A fortuna do autor está estimada em 120 milhões de reais? O que é que houve? É muito pouco. Menos de 2 reais por exemplar vendido! Ele fatura 40 milhões de reais a cada ano em que lança um novo livro? Mas se lança, como declara Veja, um livro a cada dois anos, o valor de sua fortuna está subestimado.
Bem, talvez os critérios para avaliar sua fortuna sejam semelhantes àqueles que semana passada conferiram a Fidel Castro o título de um dos homens mais ricos do mundo, mediante operação ridícula da revista Forbes: somar o faturamento das empresas cubanas e atribuir ao supremo mandatário todo o faturamento. Mas, neste caso, vários outros estadistas, a começar pelo presidente Lula, estariam em melhor posição na lista dos homens mais ricos do mundo.
Livro, autor e literatura obedecem a outros conceitos. Há vários milênios. Paulo Coelho entrou para a Academia Brasileira de Letras, segundo ele mesmo admite, para obter a chancela de escritor! Um censor também entrou para a ABL e nem por isso obteve o alvará que os leitores lhe negaram.
Hoje o mundo está dominado pelo mercado. Vai passar. Esperemos. E as avaliações literárias talvez somente possam ser feitas pela posteridade. Sobre ela o mercado ainda não tem controle.
Projeto literário
É difícil para um escritor, principalmente se brasileiro, escrever sobre a obra de um colega de ofício. O mínimo de que é acusado é de ressentido, no caso de fazer restrições, já que de elogios, por mais insensatos ou injustos, ninguém reclama.
Quando o critério de êxito é o mercado, a coisa piora: por vender tão pouco, principalmente quando confrontadas suas edições com as de Paulo Coelho, autor de qualquer crítica é preliminarmente desqualificado, por mais que seu vitae indique o contrário.
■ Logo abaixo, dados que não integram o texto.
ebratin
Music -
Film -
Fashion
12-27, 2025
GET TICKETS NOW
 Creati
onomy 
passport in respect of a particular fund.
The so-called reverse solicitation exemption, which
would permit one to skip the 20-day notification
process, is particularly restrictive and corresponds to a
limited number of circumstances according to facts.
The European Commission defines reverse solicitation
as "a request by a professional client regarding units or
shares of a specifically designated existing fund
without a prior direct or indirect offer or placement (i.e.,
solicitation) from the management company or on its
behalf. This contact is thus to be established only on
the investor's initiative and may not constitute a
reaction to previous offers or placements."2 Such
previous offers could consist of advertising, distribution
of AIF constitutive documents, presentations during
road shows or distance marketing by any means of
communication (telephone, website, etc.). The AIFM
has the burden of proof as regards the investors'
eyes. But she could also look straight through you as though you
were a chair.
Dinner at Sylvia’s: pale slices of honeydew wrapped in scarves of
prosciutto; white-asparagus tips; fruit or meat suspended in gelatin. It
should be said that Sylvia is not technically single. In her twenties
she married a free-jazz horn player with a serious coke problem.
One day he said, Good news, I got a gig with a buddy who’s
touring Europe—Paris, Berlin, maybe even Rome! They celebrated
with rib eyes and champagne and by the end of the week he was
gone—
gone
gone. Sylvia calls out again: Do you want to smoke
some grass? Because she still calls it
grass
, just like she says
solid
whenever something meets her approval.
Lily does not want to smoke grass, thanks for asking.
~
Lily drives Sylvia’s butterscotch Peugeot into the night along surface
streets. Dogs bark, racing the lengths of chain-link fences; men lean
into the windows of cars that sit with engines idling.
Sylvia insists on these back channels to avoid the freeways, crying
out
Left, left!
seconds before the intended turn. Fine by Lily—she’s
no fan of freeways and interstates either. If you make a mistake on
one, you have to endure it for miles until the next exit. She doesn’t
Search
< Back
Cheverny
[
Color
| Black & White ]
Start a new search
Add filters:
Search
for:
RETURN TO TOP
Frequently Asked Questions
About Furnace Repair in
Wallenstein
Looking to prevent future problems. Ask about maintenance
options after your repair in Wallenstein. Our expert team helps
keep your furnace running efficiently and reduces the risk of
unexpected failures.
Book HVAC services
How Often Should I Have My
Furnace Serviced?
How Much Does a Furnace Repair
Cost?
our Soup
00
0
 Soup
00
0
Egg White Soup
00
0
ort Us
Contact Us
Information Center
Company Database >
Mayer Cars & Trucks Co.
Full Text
Ninguém ainda avaliou com exatidão de que é capaz um ego ferido. Diante de eventual restrição, mesmo criadores, que sabem ser a liberdade de expressão ferramenta indispensável para o comentário, parecem requerer prévia submissão ao criticado. Até Machado de Assis foi acusado de inveja por mostrar que Eça de Queiroz tinha deslizado na estruturação de um romance. Que se dirá de quem não se apresenta com credenciais semelhantes às de Machado e ousa dizer que Paulo Coelho escreveu, entre tantos livros, apenas um que pode ser considerado, e muito bom, um romance?
Justiça seja feita ao próprio Paulo Coelho. Não responde às críticas, não sai caluniando e difamando nenhum dos que fazem restrições à sua obra. Segue fazendo aquilo em que acredita, fiel a seu projeto literário desde os primeiros passos. A imprensa continua nos devendo um perfil de seu admirável percurso. Um bom começo de pauta seria consultar quem entende do processo literário para avaliar seus momentos decisivos. E não apenas considerá-lo como espetáculo, fenômeno de globalização, lenda etc.